Here are three alternatives to information-sharing that experts have floated.
Incentives for vulnerability buybacks
When a security researcher or a malicious hacker discovers a vulnerability in a company’s software or hardware—whether it’s a website, a sensitive database, or critical infrastructure—he or she must decide what to do with the information. Security researchers will often go straight to the companies to notify them of the vulnerability. Some companies are receptive to hearing about their security shortfalls; others are much slower to respond.
But a hacker who is less interested in the company’s well-being will likely take a more profitable route, turning to the shadier corners of the Internet to pawn off the vulnerability.
One way companies can keep bugs and vulnerabilities from appearing on online black and gray markets is by offering to buy them from the people who discover them. Some companies already have buyback, or “bug bounty,” programs. A number of tech companies offer upward of tens of thousands of dollars for vulnerabilities; United Airlines recently became the first airline to introduce a buyback program, announcing bounties of up to 1 million frequent-flier miles for bugs in its websites and apps. But it specifically excluded from the bounty program research on vulnerabilities in critical infrastructure, like the actual airplanes United flies.
Tech experts say the government could incentivize buyback programs by offering the private sector grants or tax write-offs for the purchases.
“If a company wants to pay to get a vulnerability off the black market or the gray market, then we’re going to help them do that and encourage them to do that,” said Laperruque.
Clarifications of anti-hacking laws
Another way to encourage the security research that makes the private sector safer is by clarifying and trimming down anti-hacking laws like the Computer Fraud and Abuse Act, tech activists say.
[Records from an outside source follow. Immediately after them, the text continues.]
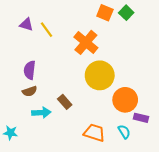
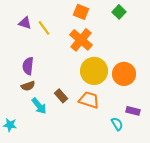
orange square: (105, 13) -> (81, 12), moved
orange circle: (125, 100) -> (124, 74), moved
cyan arrow: (41, 113) -> (39, 106), turned 54
orange trapezoid: (94, 133) -> (89, 100), moved

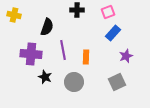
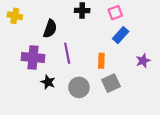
purple star: (126, 56) -> (143, 61), moved
orange rectangle: (86, 57) -> (101, 61), moved
gray square: (117, 82) -> (111, 83), moved

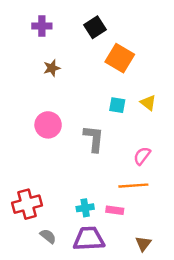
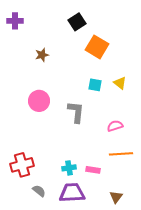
purple cross: (42, 26) -> (15, 21), moved
pink semicircle: (142, 156) -> (115, 126), turned 35
orange line: (133, 186) -> (121, 154), moved

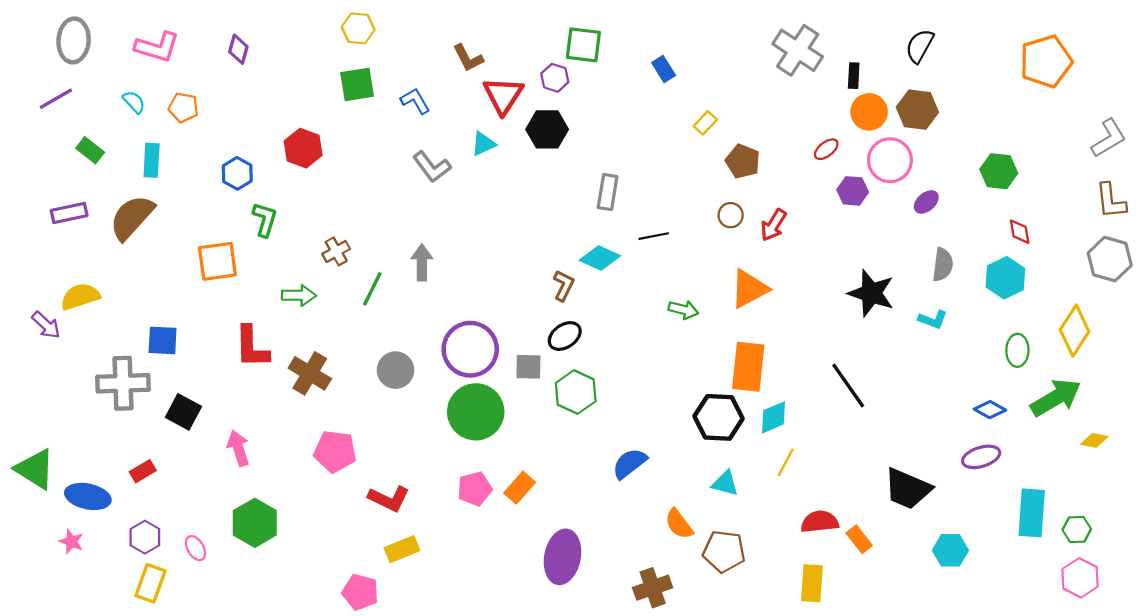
That law is used to prosecute hackers who make their way into protected computer systems, but privacy advocates have long criticized the law for being overly broad and discouraging legitimate security research.
Lawmakers have tried in the past to cut the law down to size, with bills like Aaron’s Law—named after a security researcher who took his own life after being charged with data theft—which would clarify when research on vulnerabilities in public and private systems is lawful.
“Improving the law so that security experts can actually conduct research without fearing prosecution” would be a boon to cybersecurity, Mitnick said.
One proposed amendment to CISA, put forward by Sen. Sheldon Whitehouse, would alter the computer-hacking law, but privacy advocates are worried that the change would make security research more difficult rather than easier.
An end to government "stigmatization" of encryption
FBI Director James Comey has recently waged a public-relations war on tech companies’ encryption practices, railing against end-to-end encryption in speeches and committee hearings.
Comey argues that strong, nearly inaccessible encryption is a threat to national security because it leaves law enforcement blind to the communications of potential terrorists and criminals. He has asked tech companies to build in a way to decode encrypted communication that companies could use when asked by law enforcement. Experts have warned against built-in vulnerabilities, cautioning that intrepid hackers will always find ways to exploit them.
Some lawmakers have taken up the pro-encryption fight. Reps. Will Hurd and Ted Lieu, two computer scientists on the House Oversight Committee, sent a letter to Comey in June, condemning the FBI’s stance on the so-called “backdoors” that would allow law enforcement to access encrypted communication.
The conflict over encryption has been detrimental to private-sector cybersecurity, Mitnick says, because it discourages more businesses from taking up the practice.
“The government should stop stigmatizing these strong security measures,” Mitnick said. “I think that would protect the government, protect consumers, and protect businesses.”